PROBLEM REQUIREMENTS:
Without any of the pictures, transcribe all the lines below exactly.

Source texts of formatted documents
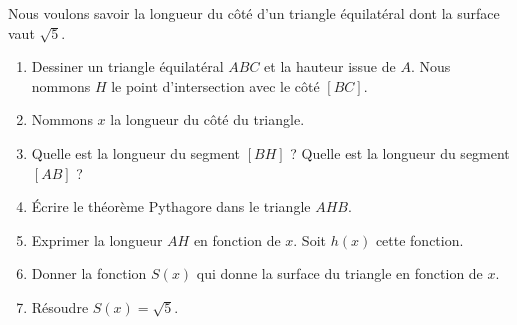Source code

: 
\begin{exercice}\label{exoSeconde-0063}

    Nous voulons savoir la longueur du côté d'un triangle équilatéral dont la surface vaut \( \sqrt{5}\).
    \begin{enumerate}
        \item
            Dessiner un triangle équilatéral \( ABC\) et la hauteur issue de \( A\). Nous nommons \( H\) le point d'intersection avec le côté \( [BC]\).
        \item
            Nommons \( x\) la longueur du côté du triangle.
        \item
            Quelle est la longueur du segment \( [BH]\) ? Quelle est la longueur du segment \( [AB]\) ?
        \item
            Écrire le théorème Pythagore dans le triangle \( AHB\).
        \item
            Exprimer la longueur \( AH\) en fonction de \( x\). Soit \( h(x)\) cette fonction.
        \item
            Donner la fonction \( S(x)\) qui donne la surface du triangle en fonction de \( x\).
        \item
            Résoudre \( S(x)=\sqrt{5}\).
    \end{enumerate}

\end{exercice}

WRITTEN ANSWER:
Source code

: 
\begin{exercice}\label{exoSeconde-0063}

    Nous voulons savoir la longueur du côté d'un triangle équilatéral dont la surface vaut \( \sqrt{5}\).
    \begin{enumerate}
        \item
            Dessiner un triangle équilatéral \( ABC\) et la hauteur issue de \( A\). Nous nommons \( H\) le point d'intersection avec le côté \( [BC]\).
        \item
            Nommons \( x\) la longueur du côté du triangle.
        \item
            Quelle est la longueur du segment \( [BH]\) ? Quelle est la longueur du segment \( [AB]\) ?
        \item
            Écrire le théorème Pythagore dans le triangle \( AHB\).
        \item
            Exprimer la longueur \( AH\) en fonction de \( x\). Soit \( h(x)\) cette fonction.
        \item
            Donner la fonction \( S(x)\) qui donne la surface du triangle en fonction de \( x\).
        \item
            Résoudre \( S(x)=\sqrt{5}\).
    \end{enumerate}

\end{exercice}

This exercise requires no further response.